▶ _Your goal_
All lines in the data that hold the word "tumor" need copying.

▶ _Recorded data_
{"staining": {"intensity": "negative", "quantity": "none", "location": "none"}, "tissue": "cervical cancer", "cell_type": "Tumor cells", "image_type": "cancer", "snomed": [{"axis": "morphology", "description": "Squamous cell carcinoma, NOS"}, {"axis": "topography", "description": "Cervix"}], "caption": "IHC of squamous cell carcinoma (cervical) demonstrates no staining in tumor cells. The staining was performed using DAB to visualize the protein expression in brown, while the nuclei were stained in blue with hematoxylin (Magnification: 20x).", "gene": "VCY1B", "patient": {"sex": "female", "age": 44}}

* * *

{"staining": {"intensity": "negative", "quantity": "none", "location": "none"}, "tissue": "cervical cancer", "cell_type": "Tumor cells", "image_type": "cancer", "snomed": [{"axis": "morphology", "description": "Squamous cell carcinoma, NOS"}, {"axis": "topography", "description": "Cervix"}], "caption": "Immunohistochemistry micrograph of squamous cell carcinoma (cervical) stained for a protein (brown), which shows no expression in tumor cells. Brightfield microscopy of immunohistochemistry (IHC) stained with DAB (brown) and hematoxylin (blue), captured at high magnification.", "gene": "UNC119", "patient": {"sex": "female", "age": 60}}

==

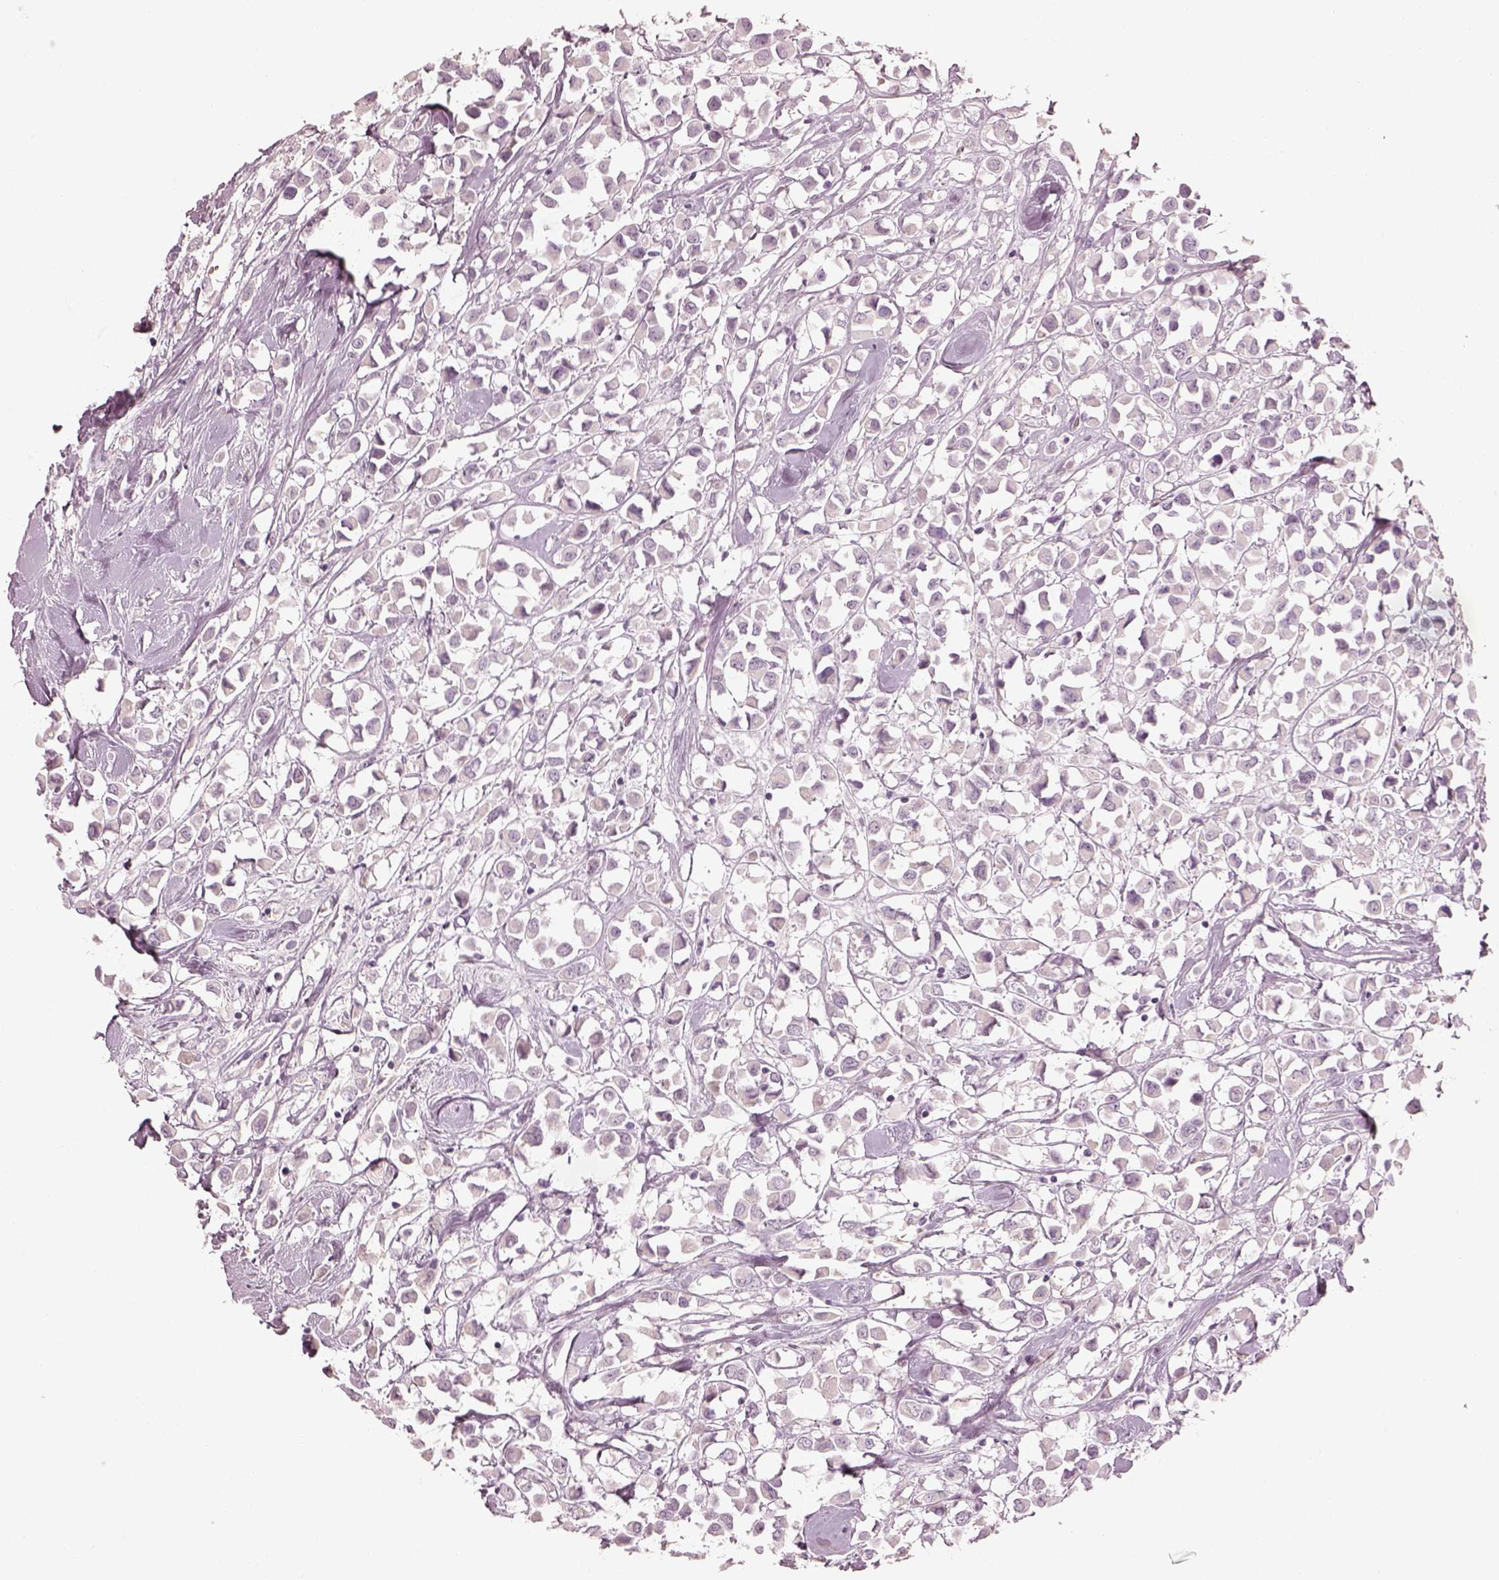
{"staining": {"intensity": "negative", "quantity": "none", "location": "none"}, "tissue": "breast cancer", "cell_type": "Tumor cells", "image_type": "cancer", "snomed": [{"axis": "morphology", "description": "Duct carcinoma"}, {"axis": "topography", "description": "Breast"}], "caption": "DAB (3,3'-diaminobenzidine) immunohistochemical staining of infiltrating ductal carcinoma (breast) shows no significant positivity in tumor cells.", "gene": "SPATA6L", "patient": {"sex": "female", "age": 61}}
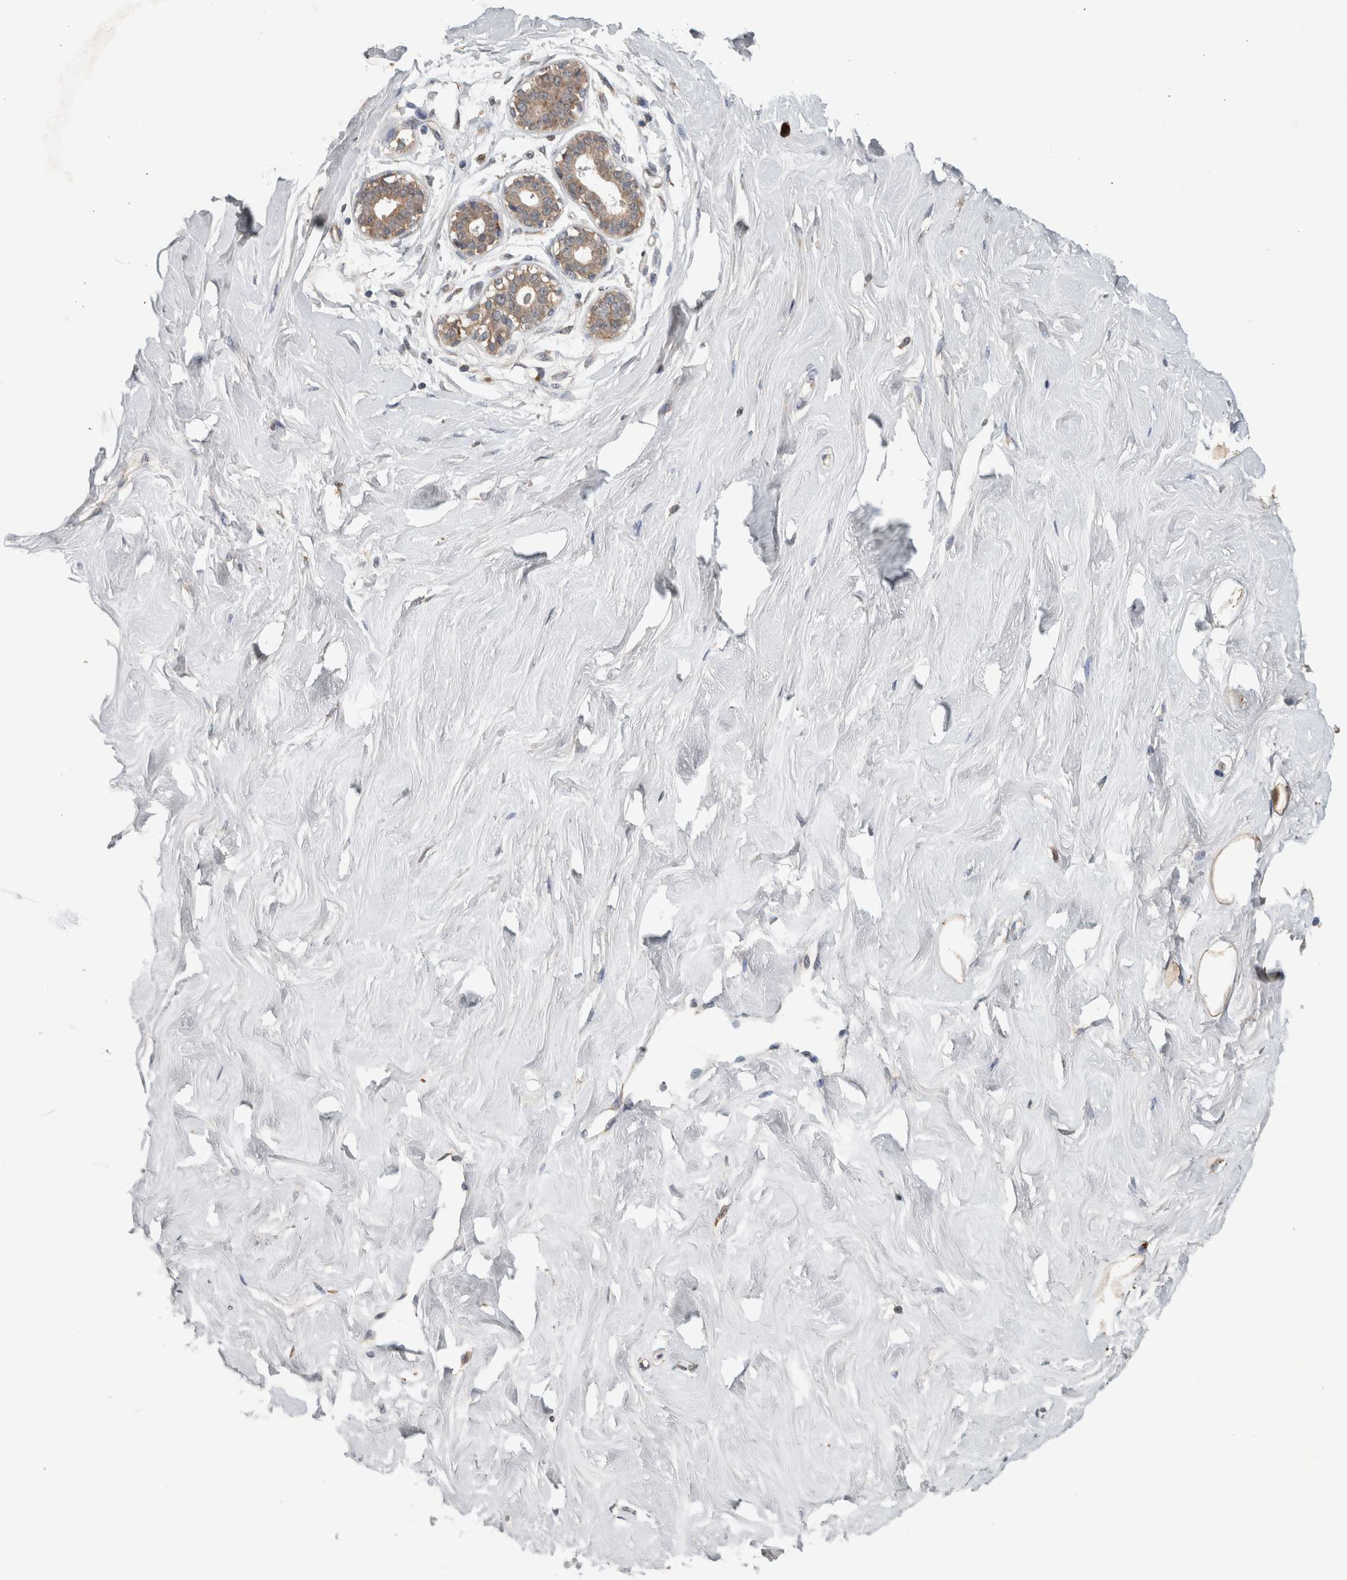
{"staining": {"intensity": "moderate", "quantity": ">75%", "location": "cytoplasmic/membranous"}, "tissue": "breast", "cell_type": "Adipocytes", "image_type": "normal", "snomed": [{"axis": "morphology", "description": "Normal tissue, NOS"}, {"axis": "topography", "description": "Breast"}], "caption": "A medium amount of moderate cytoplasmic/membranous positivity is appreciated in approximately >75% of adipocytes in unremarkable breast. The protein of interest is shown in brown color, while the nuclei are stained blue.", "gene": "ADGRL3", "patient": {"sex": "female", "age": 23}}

▶ _Response area_
{"staining": {"intensity": "negative", "quantity": "none", "location": "none"}, "tissue": "cervical cancer", "cell_type": "Tumor cells", "image_type": "cancer", "snomed": [{"axis": "morphology", "description": "Squamous cell carcinoma, NOS"}, {"axis": "topography", "description": "Cervix"}], "caption": "IHC of squamous cell carcinoma (cervical) demonstrates no staining in tumor cells. The staining was performed using DAB to visualize the protein expression in brown, while the nuclei were stained in blue with hematoxylin (Magnification: 20x).", "gene": "VCY1B", "patient": {"sex": "female", "age": 44}}
{"staining": {"intensity": "negative", "quantity": "none", "location": "none"}, "tissue": "cervical cancer", "cell_type": "Tumor cells", "image_type": "cancer", "snomed": [{"axis": "morphology", "description": "Squamous cell carcinoma, NOS"}, {"axis": "topography", "description": "Cervix"}], "caption": "Immunohistochemistry micrograph of squamous cell carcinoma (cervical) stained for a protein (brown), which shows no expression in tumor cells. Brightfield microscopy of immunohistochemistry (IHC) stained with DAB (brown) and hematoxylin (blue), captured at high magnification.", "gene": "UNC119", "patient": {"sex": "female", "age": 60}}
{"staining": {"intensity": "negative", "quantity": "none", "location": "none"}, "tissue": "breast cancer", "cell_type": "Tumor cells", "image_type": "cancer", "snomed": [{"axis": "morphology", "description": "Duct carcinoma"}, {"axis": "topography", "description": "Breast"}], "caption": "DAB (3,3'-diaminobenzidine) immunohistochemical staining of infiltrating ductal carcinoma (breast) shows no significant positivity in tumor cells.", "gene": "SPATA6L", "patient": {"sex": "female", "age": 61}}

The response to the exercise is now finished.